取りあえずは下に行ってみようと、案内板から目を逸らそうとした時、《コントロールルーム》の下に小さな字で《緊急ログアウト可能》と書いてあった。
「………!!」
《コントロールルーム》というからには誰かいるかもしれないが、ログアウトという言葉を見て行かないわけにはいかない。
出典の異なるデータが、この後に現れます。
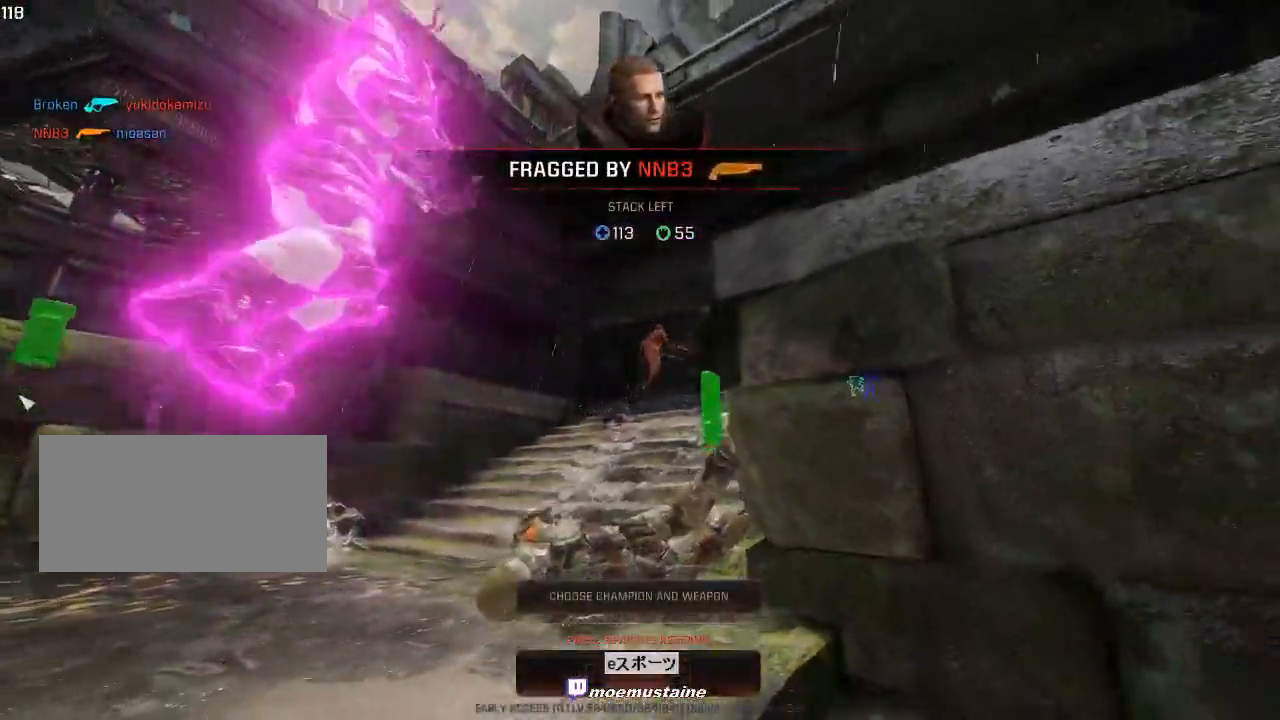
{"keys": [], "mouse": [], "events": []}
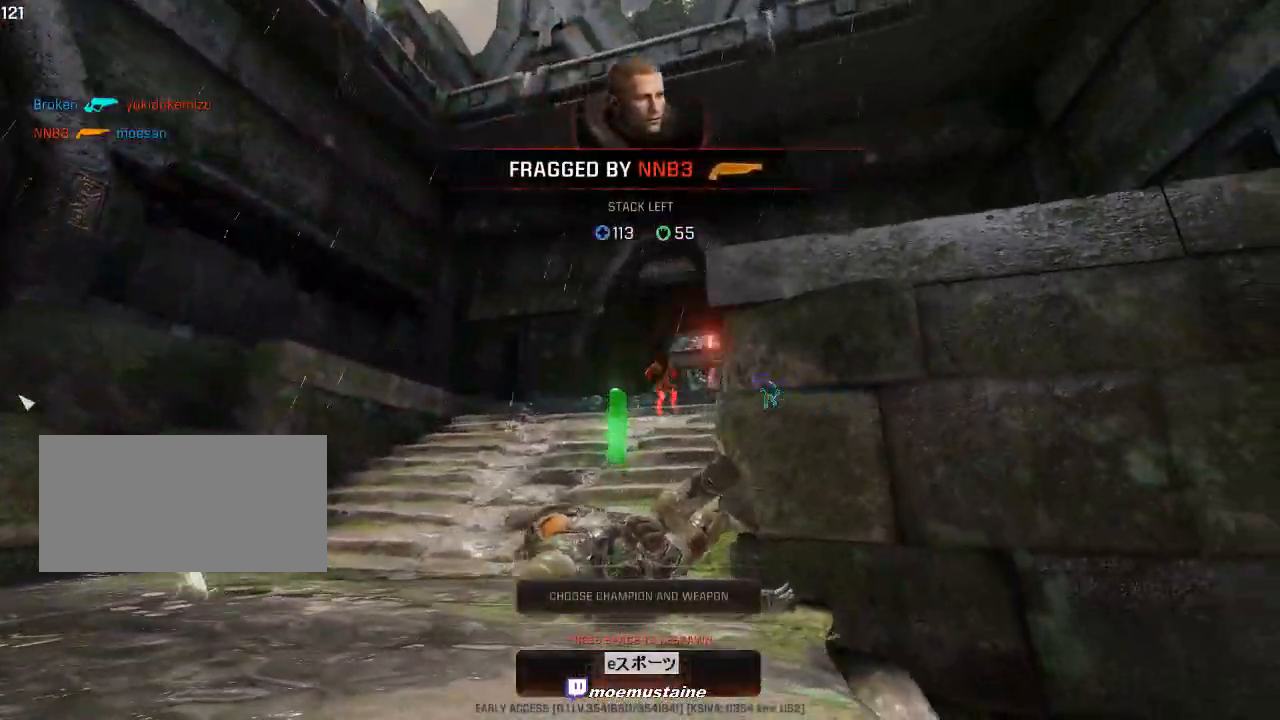
{"keys": [], "mouse": [], "events": []}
足音を潜めながらその部屋まで来ると、中に男が1人いた。
髪はボサボサで何処か不健康そうな印象がある。
「……隠れてないで出てきな」
「………っ!?」
男が操作しているコンソールから目を離さないまま言ってくる。
「はぁ……もう一度言いまーす。出てきな」
「…………」
観念して姿を晒すと、手招きして中へ入るように促す。
おとなしく従うと、背後の出口が消える。あわてて駆け寄るが、開く様子がない。
「……私をどうするつもり?」
「いや、どうもしない。俺は君を待ってたんだよ」
「え?」
そこで初めて男はこちらを向いた。第一印象と変わらず、不健康そうで無気力な顔だ。
「信じろとは言わないが、取りあえず言っとく。俺は敵じゃない。だからと言って君の味方ではないけどね」
「……どういうことですか?」
男は面倒くさそうに頭をガリガリ掻くと、脇にある棚を漁りながら説明を始めた。
「俺は国家特務機関ホークス第三師団所属、開発主任―――って、コレ言って良かったんだけ?……まぁ、いいや。君、忘れたまえ。